Дела Чуковского по-прежнему плохи. Дневниковые записи свидетельствуют:
"28 февраля. В субботу (а теперь понедельник) я читал у Серапионовых братьев лекцию об О'Henry и так устал, что – впал в обморочное состояние. Все воскресение лежал, не вставая…"
«Какое? 9-е или 10-е марта 1922. Ночь. Уже ровно неделя, как я лежу больной. У меня в желудке какие-то загадочные боли… Я не ем почти ничего, думаю взять голодом, но, видно, этого лечения недостаточно. Хлеб кислый, тухлый. У меня болит голова, и я чувствую себя какой-то тряпочкой…»
«10 апреля.

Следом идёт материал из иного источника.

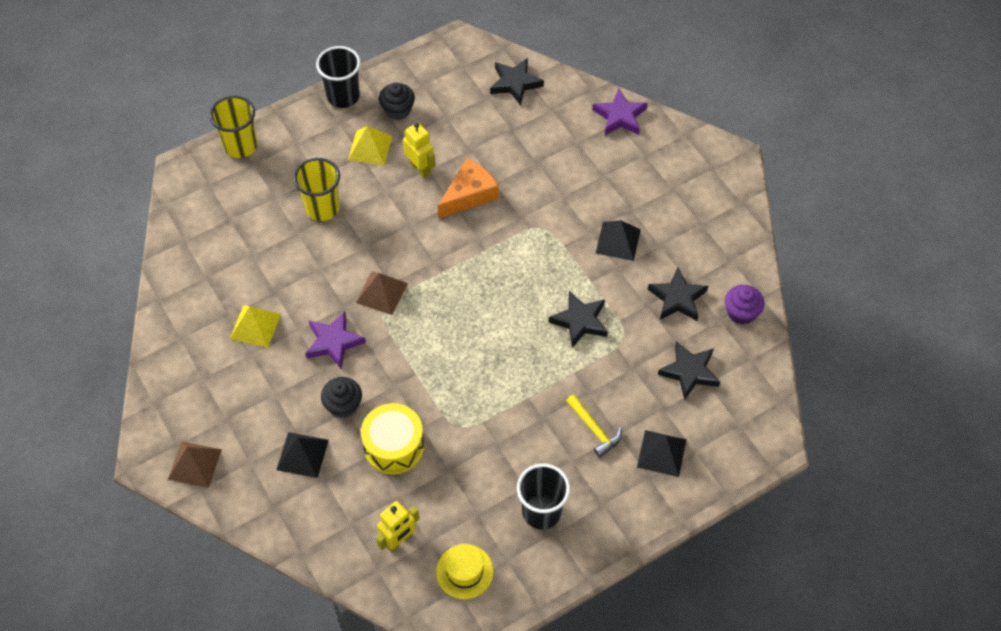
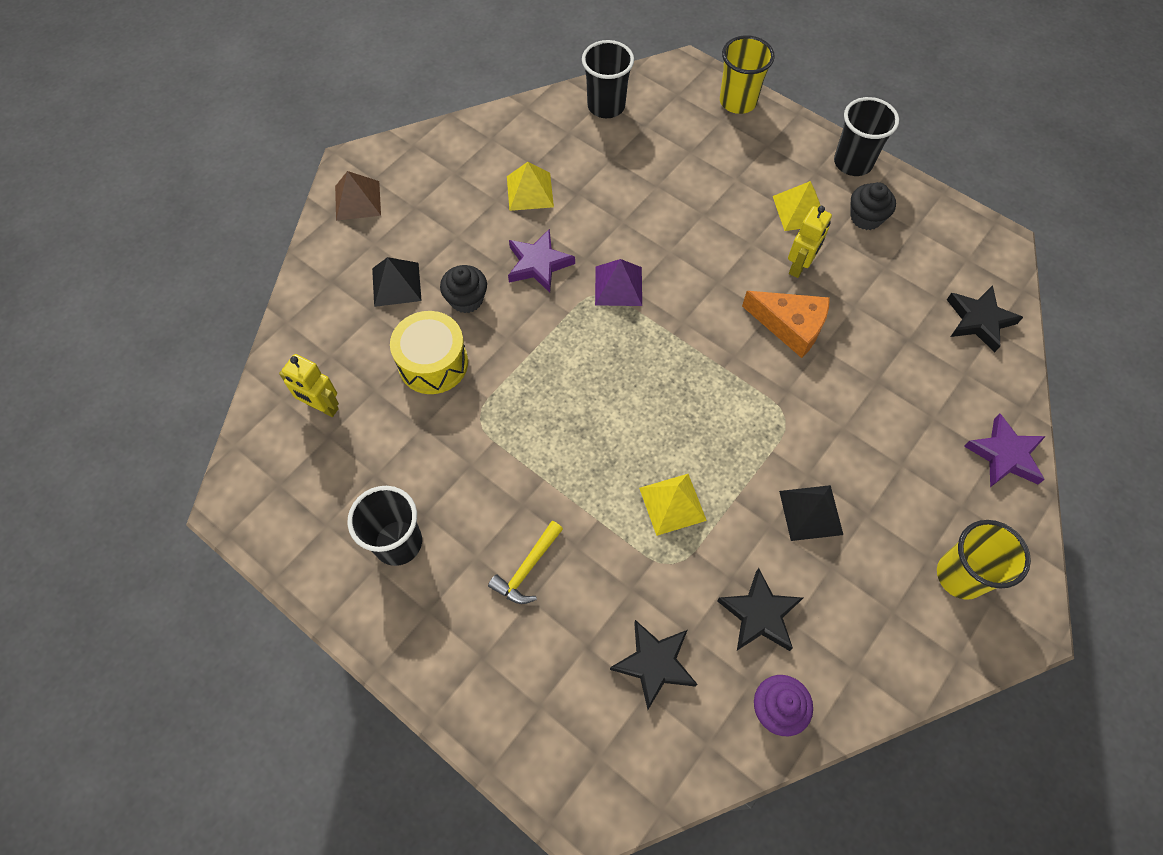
camera: 70 degrees right, 5 degrees up
yellow cup [293,158,340,221] -> yellow cup moved to [937,520,1031,600]
brown pyramid [356,272,408,315] -> purple pyramid [595,259,642,306]
yellow hat [436,544,494,599] -> none
black star [549,291,608,348] -> yellow pyramid [639,474,707,536]
black pyramid [637,430,687,477] -> none
none -> black cup [582,40,634,118]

Снег. Мороз. Солнца как будто и на свете нет. Безденежье все страшнее. Вчера я взял с полки книги и пошел продавать. Пуда полтора. Никто из книготорговцев и смотреть на них не захотел… Мои мечты о писательстве опять разлетаются. Нужно поступить на службу, но куда?»
«11 апреля. Видел в книжном магазине „Некрасовский сборник“, где между прочим много выпадов против меня, и не имел денег купить этот сборник!.. Дров нет. Я ломал ящик для книг и поцарапал себе ладонь. Но не беда! Настроение почему-то бодрое и даже веселое… Сяду опять за Ахматову, надо же кончить начатое. Футуристы, проданные мною Лившицу, тоже, по-видимому, в печать не пойдут».
«29 апреля. Опять тоска, безденежье. Болит горло».
«25 мая. Сию минуту умирал. Лежал возле больной Лиды. Потом пошел к себе в комнату – и чувствую: во мне совершается смерть. Ухожу, ухожу, вся сила уходит из меня и меня почти нет. С интересом, с упоением и ужасом следил за собою. Вот уже больше месяца – лежу в постели: инфлуэнца, бронхит. Сегодня впервые 36.5°. Мария Борисовна тоже больна. Лида тоже… Ослабела воля. Не могу сидеть за столом».